- Anwar in c. 2005–2007
- Born: 18 April 1959 Lahore, Punjab, Pakistan
- Died: 25 November 2011 (aged 52) Lahore, Punjab, Pakistan
- Education: Punjab Medical College; Oriental College;
- Occupations: Poet; doctor; psychiatrist;
- Children: 4
- Writing career
- Language: Urdu
- Period: 1991–2011
- Genres: Nazms; ghazals;
- Notable work: Shahr Mayn Sham
- Literary movement: Halqa-e Arbab-e Zauq

= Jawayd Anwar =

Pakistani poet and writer (1959–2011)

Jawayd Anwar (Note: ) (18 April 1959 – 25 November 2011) was a Pakistani poet and writer. He is widely recognized as a significant writer in modern Urdu poetry, particularly for his nazms (thematic poems). He authored four volumes of poetry, including a posthumous collection published in 2016 titled Barzakh Kay Phul.

== Early life and education ==
Jawayd Anwar was born on 18 April 1959 in the Sant Nagar suburb of Lahore, Punjab, Pakistan. The eldest member of a Bhatti family that emigrated from eastern Punjab of British India, he spent most of his childhood in Shahinabad, Sargodha. His father, Anwar Ali Bhatti, belonged to the city of Amritsar and worked as a civil servant in the Punjab Irrigation Department whereas Jawayd's mother, Nasir Akhtar, was a native of Jalandhar. His grandfather, Chaudhry Zahuruddin Bhatti, was a local zamindar who had migrated to Pakistan in the wake of the partition of India in 1947.

Anwar attended Government Primary School in southern Sargodha and later enrolled at the Punjab Medical College in Faisalabad and also studied at the Oriental College in Lahore. After completing his MBBS, Anwar served at the Lahore General Hospital and later at the Allama Iqbal Medical College. Anwar was also a qualified psychiatrist. Anwar was fluent in at least four languages, Urdu, Punjabi, English and German, and also had a working knowledge of Persian.

== Poetic career ==
During his time in Sargodha, Anwar had become associates with several poetic figures such as the likes of Khurshid Rizvi, Ghulam-us-Saqlain Naqvi and Wazir Agha. It was here from where Anwar became fond of Urdu poetry and actively began writing poems in his teenage. In an interview in the 1980s, Anwar said that he may have begun writing poetry when he was in grade nine or ten.

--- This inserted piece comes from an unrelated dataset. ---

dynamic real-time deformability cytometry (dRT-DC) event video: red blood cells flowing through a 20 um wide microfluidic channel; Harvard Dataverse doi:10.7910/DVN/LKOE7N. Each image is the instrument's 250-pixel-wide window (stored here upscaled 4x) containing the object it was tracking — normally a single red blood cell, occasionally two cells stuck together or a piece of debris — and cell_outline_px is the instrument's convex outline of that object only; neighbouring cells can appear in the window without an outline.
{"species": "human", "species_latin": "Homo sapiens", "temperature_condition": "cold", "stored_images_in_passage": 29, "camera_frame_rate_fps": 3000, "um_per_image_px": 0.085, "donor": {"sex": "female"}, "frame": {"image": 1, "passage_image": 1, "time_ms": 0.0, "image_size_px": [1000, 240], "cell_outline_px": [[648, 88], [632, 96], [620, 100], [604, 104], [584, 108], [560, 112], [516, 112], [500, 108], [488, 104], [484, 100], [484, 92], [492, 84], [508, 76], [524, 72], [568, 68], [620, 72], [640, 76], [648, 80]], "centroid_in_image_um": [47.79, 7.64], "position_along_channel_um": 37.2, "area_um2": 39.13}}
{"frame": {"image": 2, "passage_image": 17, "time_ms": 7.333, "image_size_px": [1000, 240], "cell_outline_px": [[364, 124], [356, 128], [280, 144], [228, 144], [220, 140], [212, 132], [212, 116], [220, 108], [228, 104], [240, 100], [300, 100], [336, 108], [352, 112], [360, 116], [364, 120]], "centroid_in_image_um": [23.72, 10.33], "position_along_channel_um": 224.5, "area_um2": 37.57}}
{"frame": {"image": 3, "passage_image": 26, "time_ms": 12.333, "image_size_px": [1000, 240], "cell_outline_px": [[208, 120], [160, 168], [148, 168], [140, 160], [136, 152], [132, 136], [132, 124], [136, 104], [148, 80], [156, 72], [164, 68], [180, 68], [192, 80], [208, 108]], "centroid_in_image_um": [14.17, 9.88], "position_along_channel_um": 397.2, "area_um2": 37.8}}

Iftikhar Arif (left), Mohammad Hameed Shahid (centre) and Jawayd Anwar (right) in Islamabad on 21 November 2011; four days before Anwar's death

While on a short return to Pakistan, Anwar spent a few days at a mushaira with poets in Islamabad and died of a sudden heart attack in Lahore on 25 November 2011. One of his last poems Agr Apnay Betay Ko Tum Nay Usama Kaha ("if you named your son Usama") became a topic of discussion for its style among intellectuals and was considered innovative in modern Urdu literature. Members of the Urdu literary community expressed condolences at his demise and his funeral prayers were held at the EME Mosque. Days following his demise, Urdu literary critic Mansoor Afaq dedicated a short poem to Anwar titled Nazm Marr Gai Hai ("poem has died").

== Legacy and reception ==
Anwar is counted among the contemporary Urdu poets who contributed to modern nazms. In 2007, The Herald deemed Anwar as one of the poets "with extensive nazms". Some of Anwar's couplets were initially published in the Mahe Nao and Funoon literary magazine. At the age of 32, Anwar's first book Shahr Mayn Sham ("evening in the city") was published in 1991. Academic Afsar Sajid described the book as a "concise but expressive flap". Anwar's other works include Bheriay Soay Nahin ("the wolves didn't sleep") and Ashkon Mayn Dhanak ("sinking in tears"). His most popular poem "Ham Kay Hiro Nahin" (we are not the heroes), written in Ashkon Mayn Dhanak, has been the subject of poetic discourse. Anwar also co-authored the book Qahqaqa Insan Nay Ijad Kiya ("humans invented laughter") along with fellow writers Masood Qamar and Hussain Abid. Some of Anwar's unreleased poems were posthumously published by his associates in 2016 under the title Barzakh Kay Phul ("flowers of the barrier"). Renowned author Mustansar Hussain Tarar described the book as between dukh aur sukh (sadness and happiness).

In November 2013, on the occasion of his second death anniversary, members of the Halqa-e Arbab-e Zauq held a gathering in memory of Anwar at the iconic Pak Tea House in Lahore. In November 2021, Iftikhar Arif presided a conference of the Pakistan Academy of Letters (PAL) in remembrance of Anwar.